Jobs Act: in arrivo un nuovo “referenzum”
15 Dicembre 2016
I referendum, che sembravano ormai materia morta dopo tanti flop, e dopo l’uso e l’abuso che ne è stato fatto, sono tornati in auge. Il sì o il no popolare alle leggi trionfalmente varate dal governo Renzi è diventato l’unico vero rischio per l’ex premier, che teme la minaccia di un altro terribile schiaffone sul jobs act. Su questa minaccia ruota tutto il teatrino renziano della politica, ma anche la dialettica interna nel Pd, il congresso, la data delle elezioni, il fantasma di un partito di Renzi, che secondo i sondaggi, prenderebbe il 20% circa, lasciando agli altri le briciole.
Il ministro Poletti, con la sua simpatica tendenza alle gaffe, si è lasciato scappare che è necessario andare alle elezioni prima dell’eventuale voto sul jobs act: “Se si vota prima del referendum il problema non si pone”. Il ragionamento, semplicissimo è il seguente: se il Pd prendesse una batosta elettorale, la spinosa questione del referendum passerebbe a chi vince. Se invece incassa una vittoria, la portata distruttiva del referendum sarebbe depotenziata, e si avrebbe anche tutto il tempo di fare qualche ritocchino alla legge per mandare definitivamente a monte la consultazione popolare.
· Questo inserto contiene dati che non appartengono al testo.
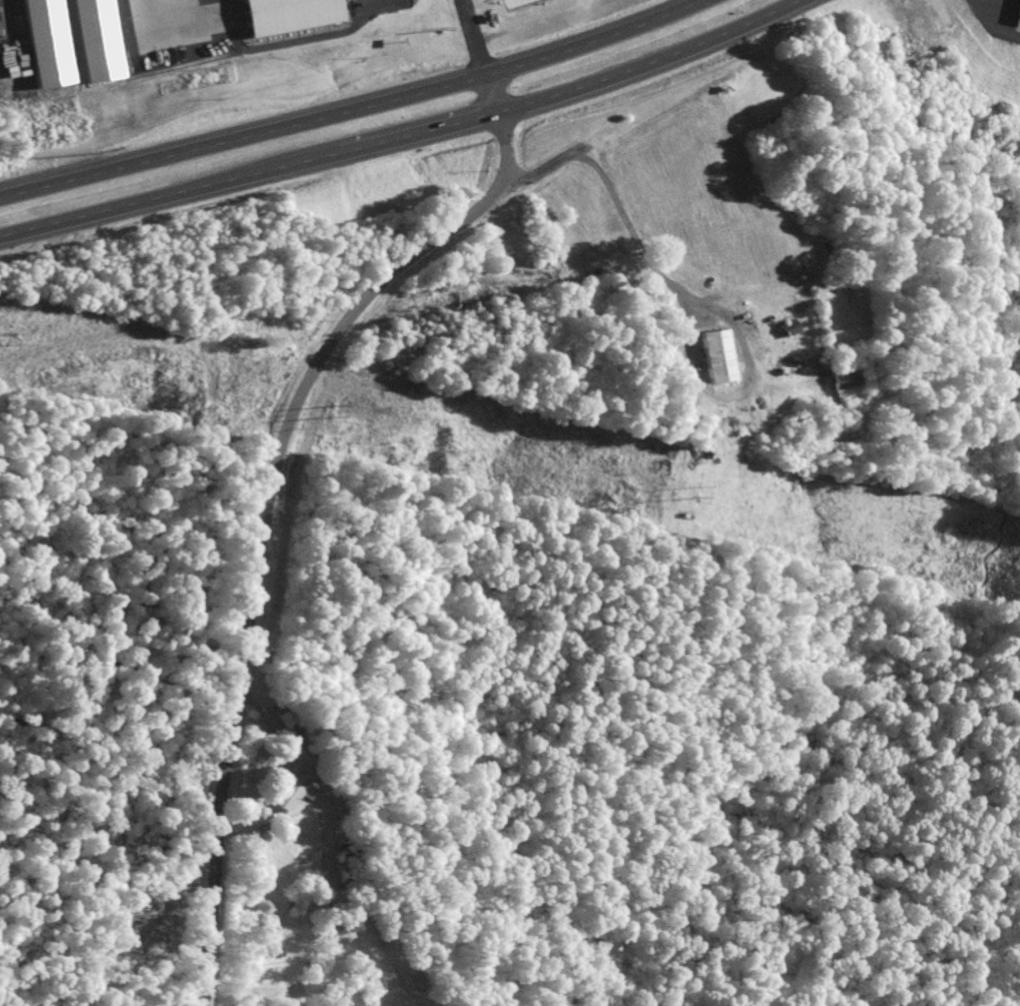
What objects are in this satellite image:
building: (1019, 14)
road: (474, 37)
road: (354, 110)
road: (407, 139)
building: (790, 326)
power tower: (1, 335)
building: (716, 355)
building: (845, 381)
power tower: (331, 408)
power tower: (696, 488)
road: (266, 496)
building: (292, 787)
La beata innocenza di Poletti ha scatenato subito reazioni interne e anche istituzionali; oggi anche la Boldrini insorge contro l’idea di andare alle urne per evitare che i cittadini si esprimano sui quesiti referendari.
Il punto scottante è anche un altro: il referendum sul lavoro spacca ancora una volta la sinistra, riaccende il conflitto con i sindacati, isola ulteriormente Renzi, e lo costringe ad appoggiarsi a destra (benché Brunetta abbia già anticipato che lui comunque voterebbe contro Renzi). Altro che progetti di trovare appoggi a sinistra, vedi le avances nei confronti di Pisapia e i tentativi di recupero dello smarrito Cuperlo. Renzi si troverebbe di nuovo solo nel mirino degli elettori, e la débacle sarebbe, questa volta, inesorabile per i suoi destini politici. Quindi, votare presto, votare subito, staccare la spina a Gentiloni nel giro di pochi mesi, checché ne pensi il presidente Mattarella.
C’è però un’altra ipotesi: cominciare da adesso un percorso di smarcamento, mettere in cantiere immediatamente una correzione della legge, almeno sui voucher, di cui obiettivamente è stato fatto un uso smodato e scorretto. Il tema è stato toccato ieri da Cesare Damiano, e oggi, autorevolmente, dal ministro Maurizio Martina: “Ci sono questioni legate al grande tema del lavoro, come i voucher, su cui è utile che il governo ragioni di come innovare, per tutelare meglio i lavoratori”. Un’arma a doppio taglio, per il segretario del Pd, perché se è bene comunque iniziare ad attutire l’odio popolare verso il jobs act, dall’altra riformare la riforma vuol dire sconfessare Renzi e dare fiato – e tempo – al governo Gentiloni. E dire che i referendum sembravano ormai uno strumento finito.